Vorrei, per concludere, ritornare su quelle che sono state le vicissitudini della memoria, del gesto stesso del raccontare. Il termine “Shoah”, che è biblico e può approssimativamente tradursi con “catastrofe”, è entrato nel patrimonio comune della memoria storica grazie a Claude Lanzmann e al suo documentario girato quasi trent’anni fa, un documentario sull’assenza di sei milioni persone dal cuore geografico dell’Europa. Le voci fuori campo degli scampati descrivevano la vita degli ebrei del tempo che fu, in luoghi ormai spopolati o trasformati: foreste, villaggi, quartieri. La parola “Olocausto” qui da noi, giustamente, in qualche modo disturba col suo rinviare ai sacrifici di animali sugli altari degli antichi dei della Grecia classica. Per molti, moltissimi anni –quasi quattro decenni- i sopravvissuti non hanno parlato. Già nel 1946 non avevano tardato ad accorgersi che i loro ricordi, perfino la loro presenza fisica, creavano imbarazzo e talvolta disturbo. L’Europa e l’Italia in ricostruzione pensavano ad altro. C’era poi fortissima la reticenza, per alcuni perfino un sentimento irrimediabile di vergogna ad evocare l’innominabile, il male assoluto, la sofferenza assoluta. Nella storia terribile dell’umanità, solo i nazisti, per quel che ne so, hanno deliberatamente torturato anche i bambini più piccoli. Alla scuola elementare della Comunità Ebraica di Roma per cinque anni sono stato compagno di banco ed amico del figlio di un sopravvissuto tra quelli oggi più presenti e più conosciuti. Ho compreso che questa persona è il padre del mio amico Umberto, quando per la prima volta li ho visti insieme nel vecchio ghetto di Roma. Ma era il 2006, ed era anche trascorso mezzo secolo da quando avevo conosciuto Umberto.

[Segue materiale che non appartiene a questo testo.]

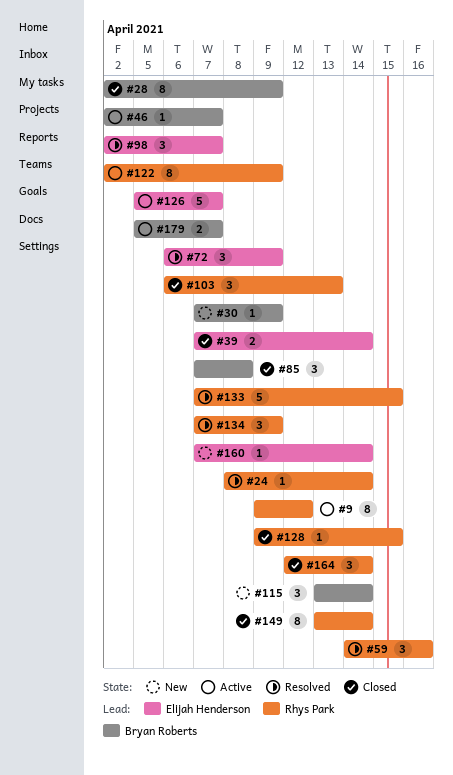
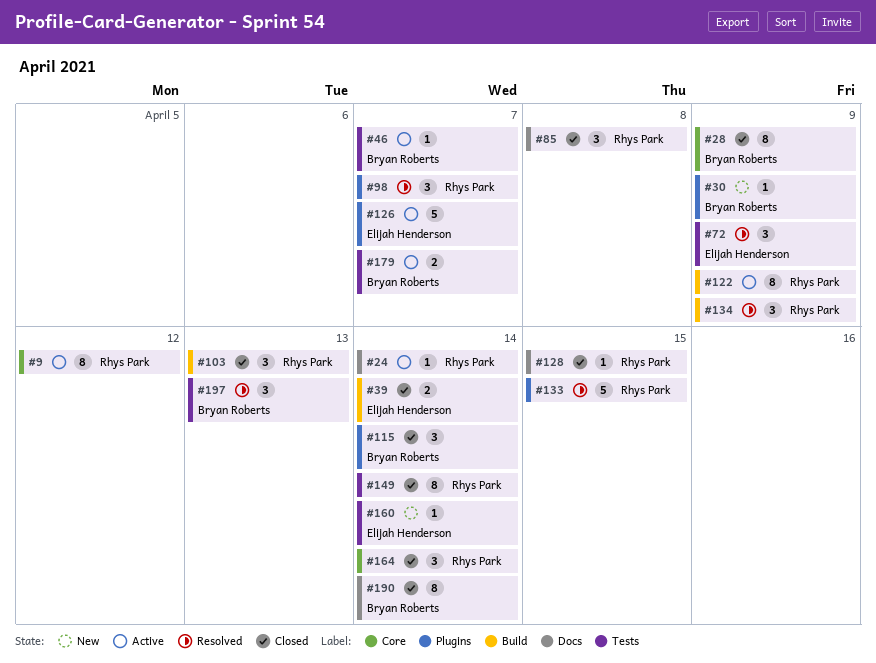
#24, status: Resolved -> Active
#59: present -> none
#85, owner: Bryan Roberts -> Rhys Park
#98, owner: Elijah Henderson -> Rhys Park
#115, status: New -> Closed
#190: none -> present
#197: none -> present

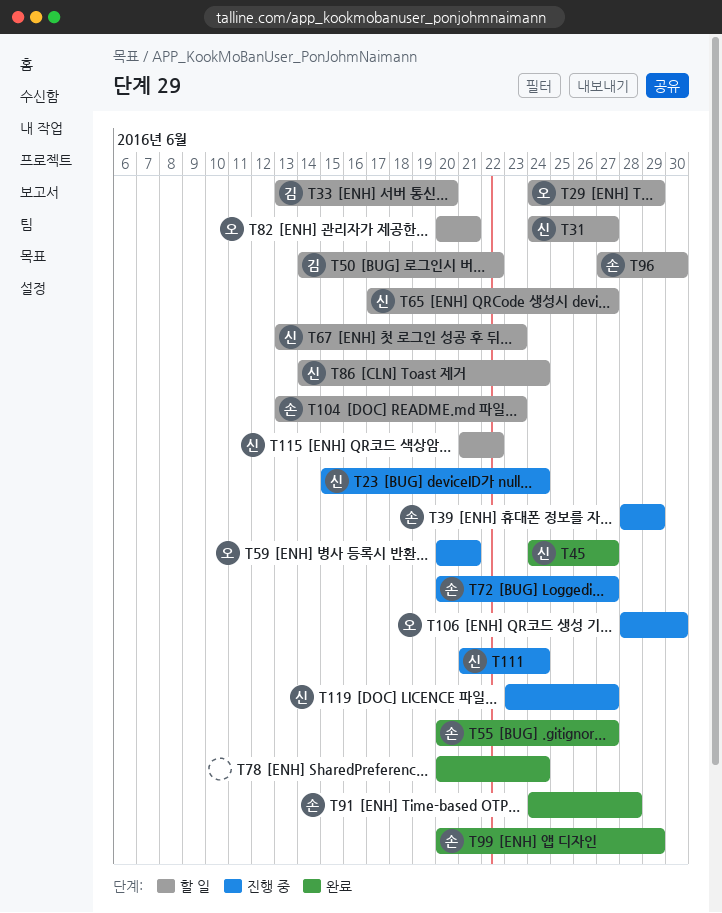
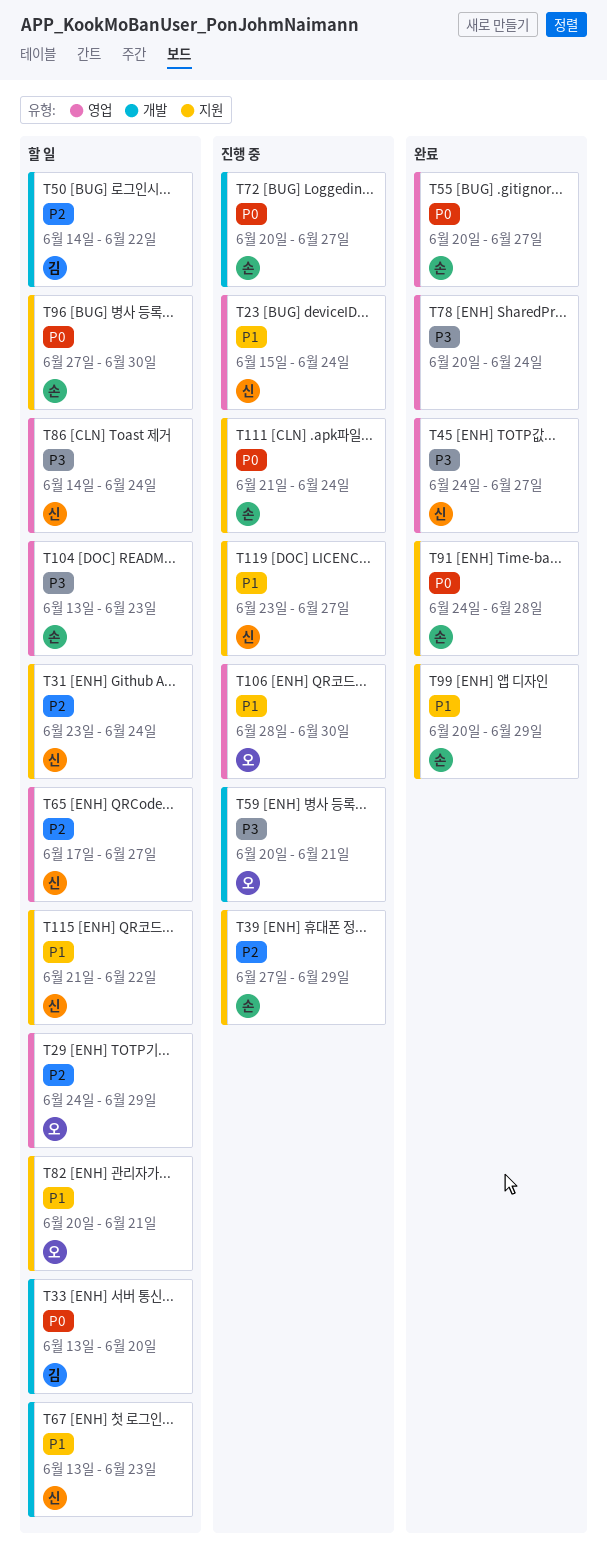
T31, start: Jun 24 -> Jun 23
T31, due: Jun 27 -> Jun 24
T39, start: Jun 28 -> Jun 27
T111, owner: 신 -> 손

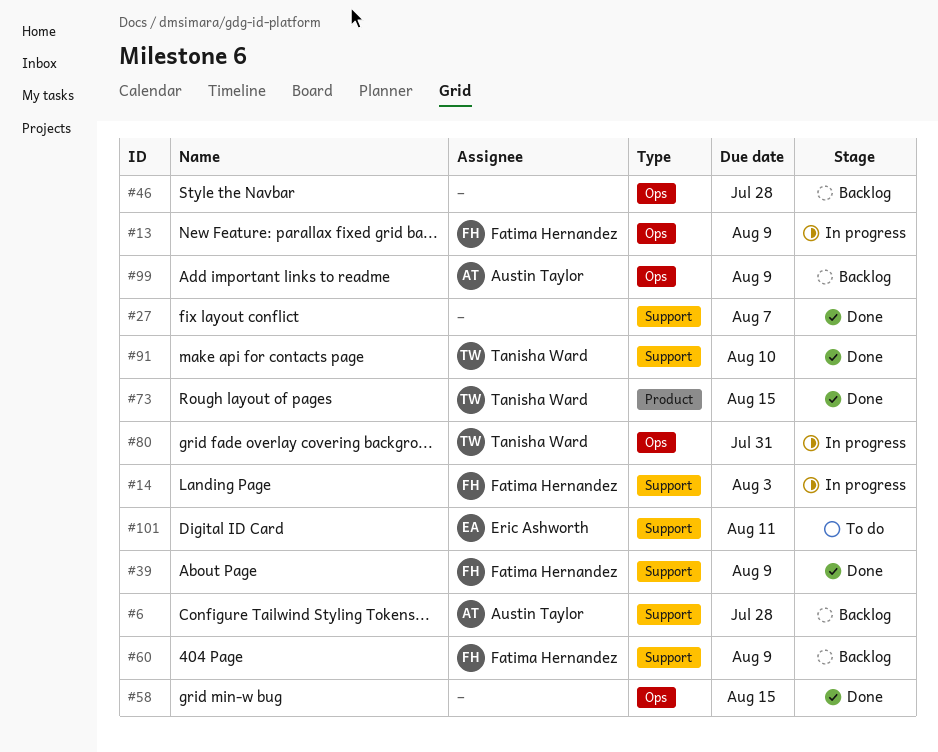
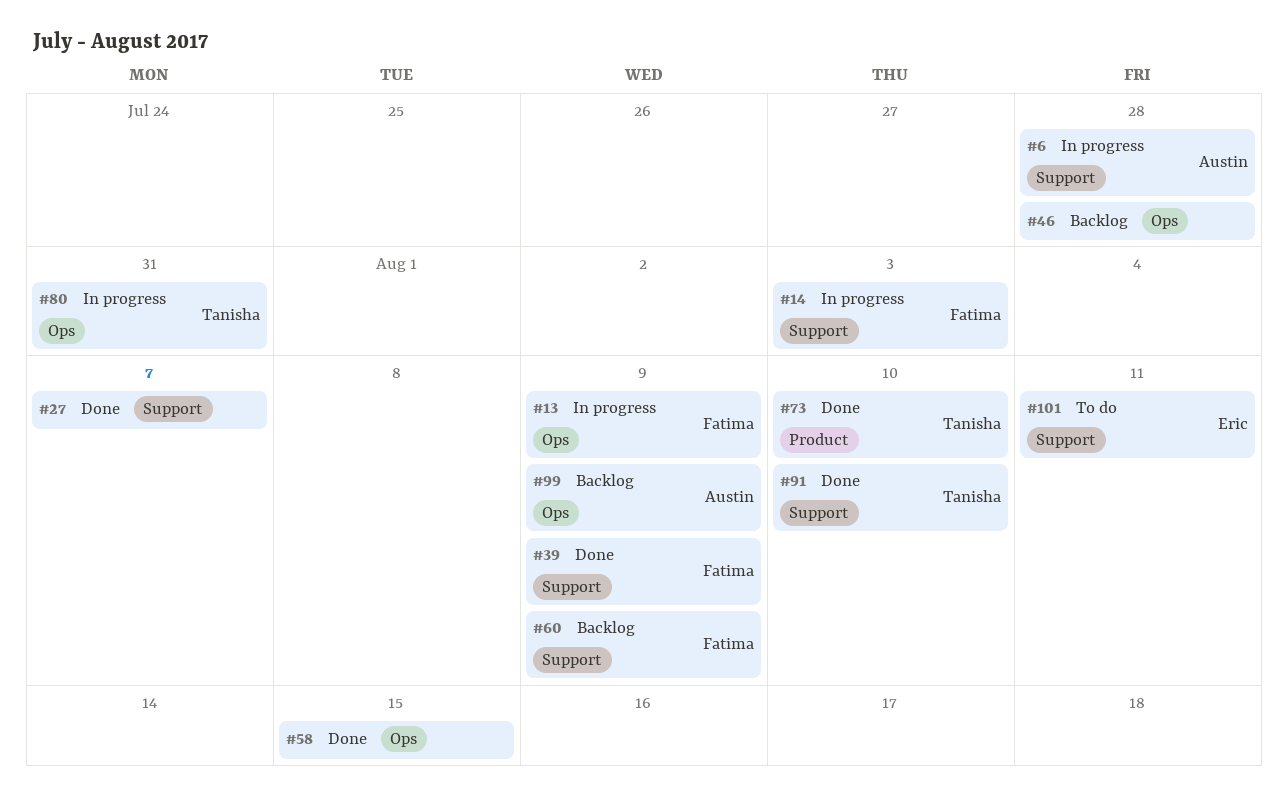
#6, status: Backlog -> In progress
#73, due: Aug 15 -> Aug 10

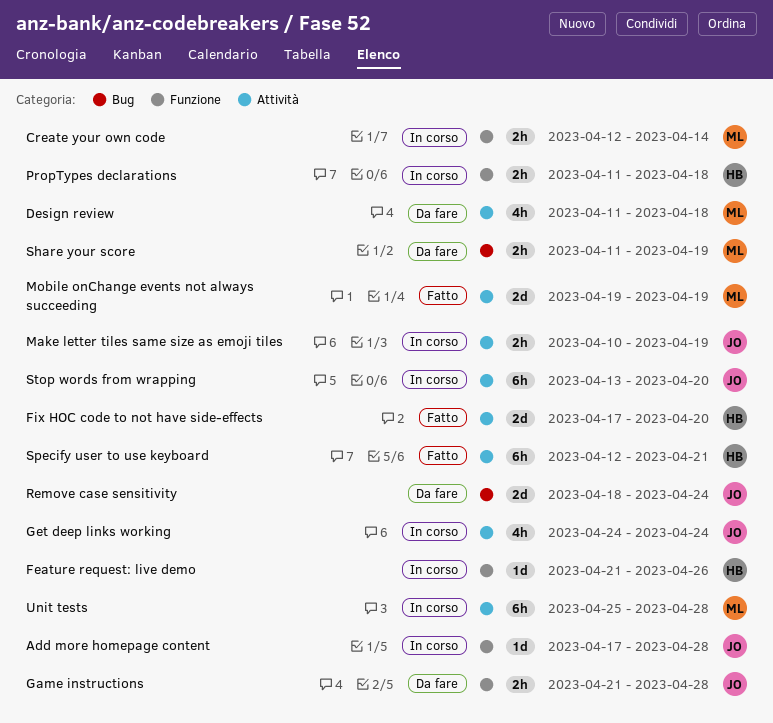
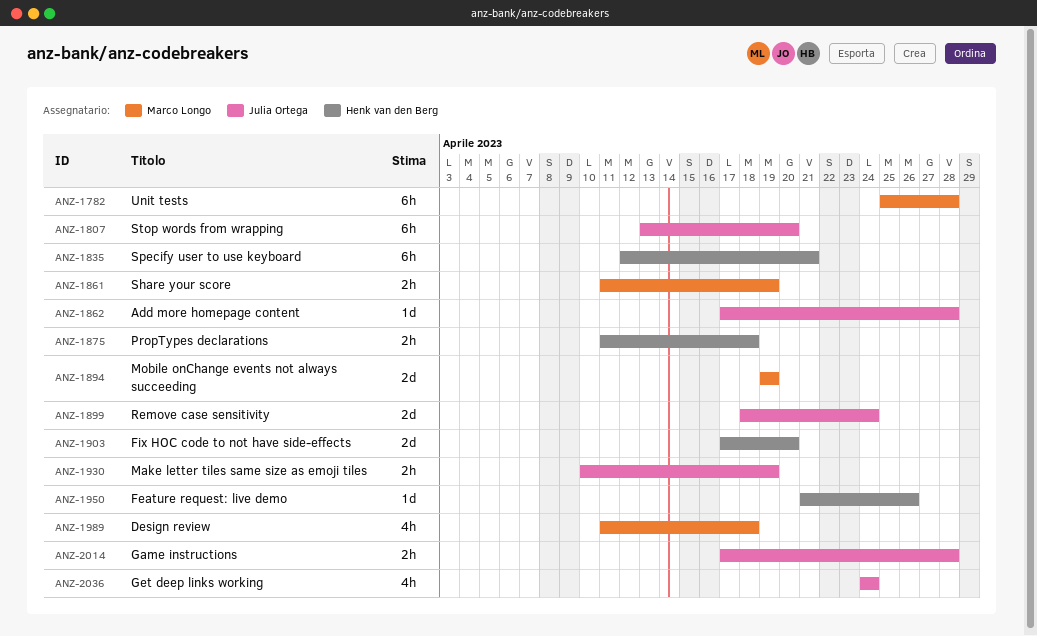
Create your own code: present -> none
Game instructions, start: Apr 21 -> Apr 17

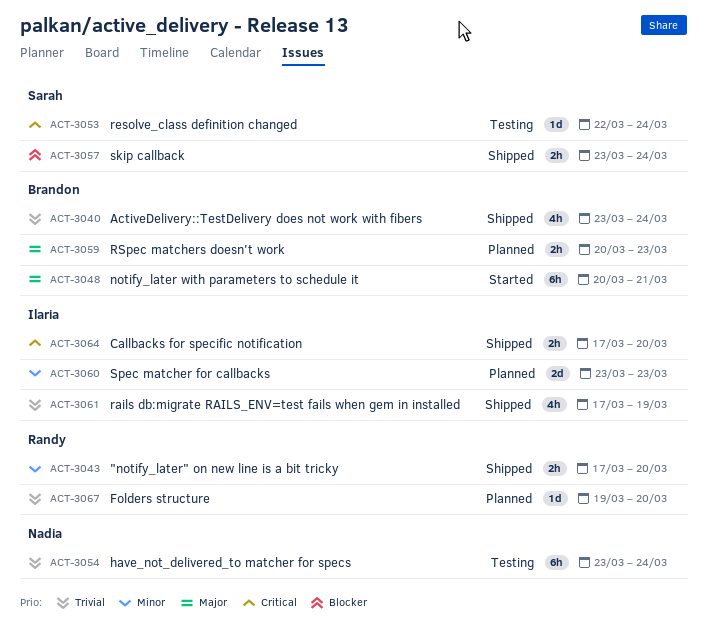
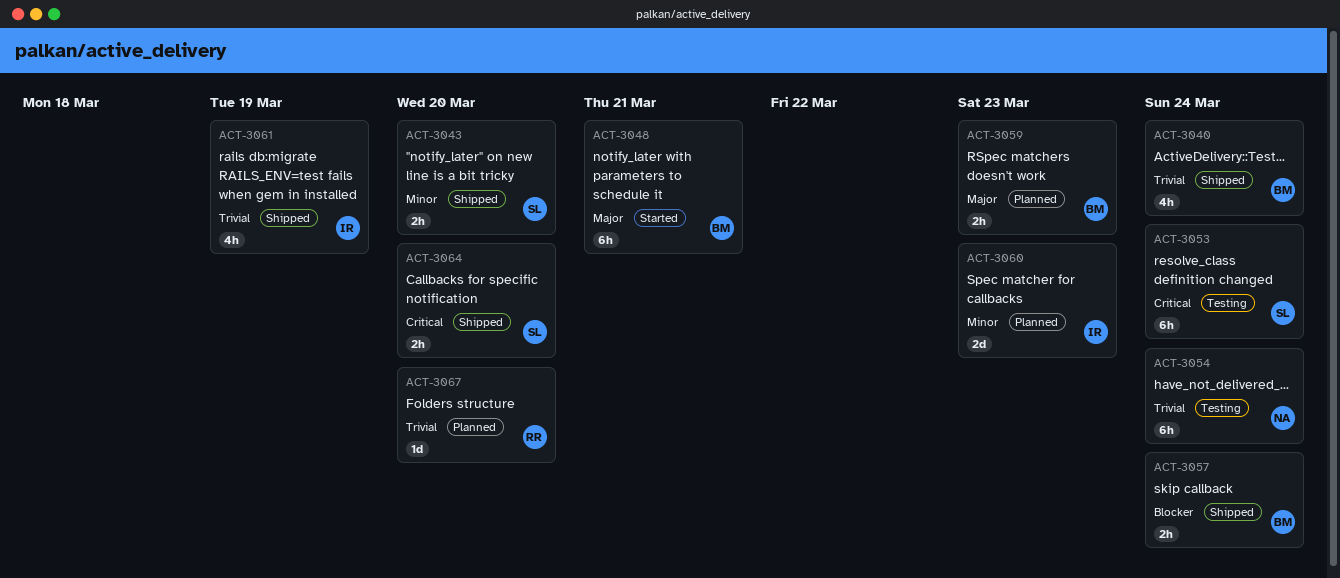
ACT-3043, owner: Randy -> Sarah
ACT-3053, estimate: 1d -> 6h
ACT-3057, owner: Sarah -> Brandon
ACT-3064, owner: Ilaria -> Sarah

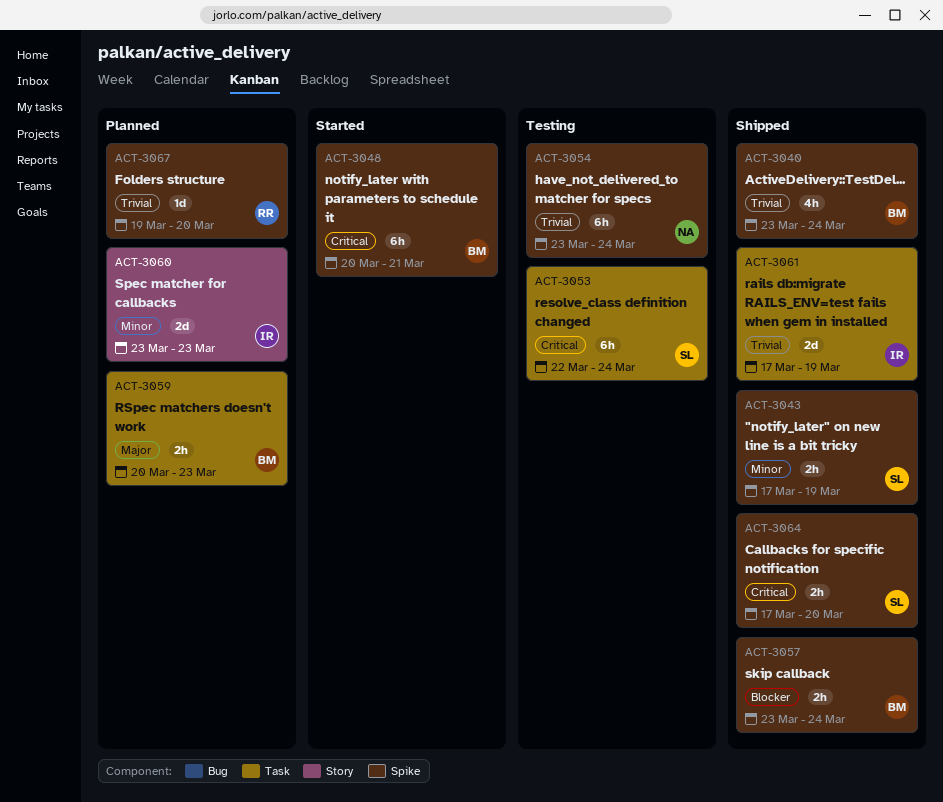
ACT-3043, due: Mar 20 -> Mar 19
ACT-3048, priority: Major -> Critical
ACT-3061, estimate: 4h -> 2d

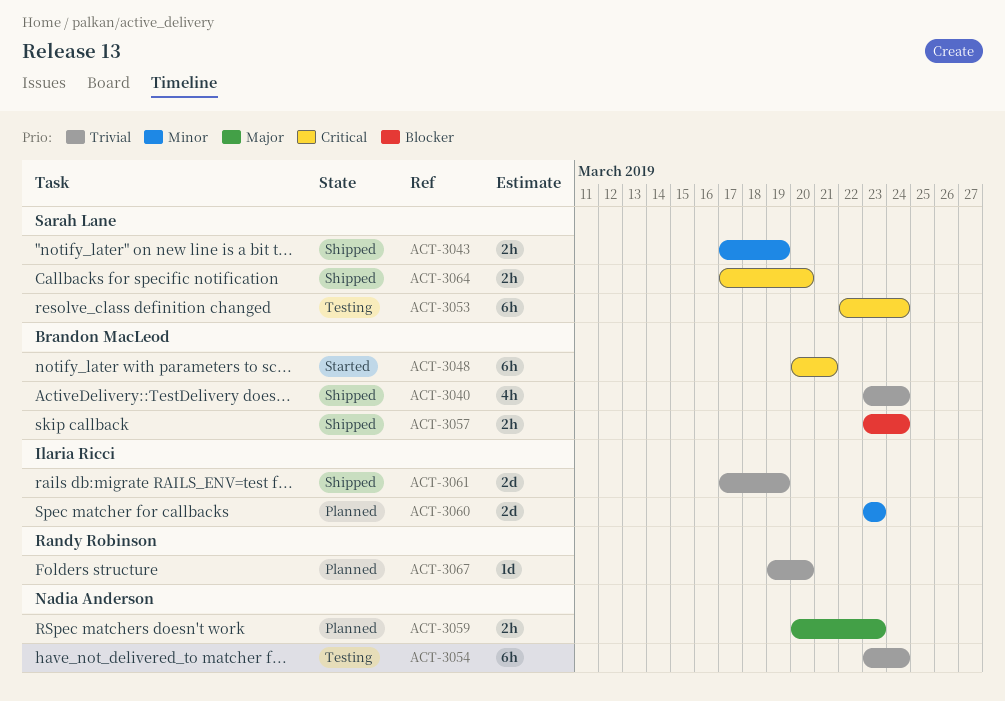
ACT-3059, owner: Brandon MacLeod -> Nadia Anderson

Oggi non sono in molti a sapere che nel 1946 il libro più famoso di Primo Levi, “Se questo è un uomo”, venne rifiutato dalla casa editrice Einaudi e poi pubblicato nel 1947 dall’editore De Silva di Torino, con una tiratura di 2.500 copie. Buona parte di questa tiratura, scrive Alberto Cavaglion, “finì in un magazzino di Firenze, e nel novembre del 1966, quando Se questo è un uomo era ormai divenuto un libro-simbolo, nessun volontario si precipitò in quel magazzino fiorentino per salvare dall’alluvione dell’Arno le 600 copie rimaste invendute.”. Anche un altro libro celebre, “Il fumo di Birkenau” di Liana Millu, uscì nel 1947 a Milano per le Edizioni La Prora e conobbe la stessa sorte, peraltro comune a quasi tutta la letteratura di testimonianza di quei primi anni, fino alla ristampa presso Mondadori nel 1957. Dalla emotività negativa degli anni del Processo di Norimberga siamo fortunatamente passati alla emotività positiva di questi due ultimi decenni. Si tratta ora di passare dall’emotività alla storia, al di là dell’atto soggettivo del ricordare che può essere, e così è stato, soltanto dei testimoni sopravvissuti al naufragio della civiltà europea avvenuto nei campi di sterminio. I quali furono sei, e riservati esclusivamente agli ebrei, e infine anche agli zingari. Noi possiamo ancora vedere Auschwitz-Birkenau che fu l’ultimo, soltanto perché le SS non ebbero né il tempo né i mezzi per distruggerlo come avevano fatto con gli altri cinque. Tutti situati in Polonia, mentre il sistema concentrazionario nazista aveva coperto di campi di internamento e transito l’Europa intera, dalla Norvegia fino a Trieste, da Drancy presso Parigi fino alla Bielorussia.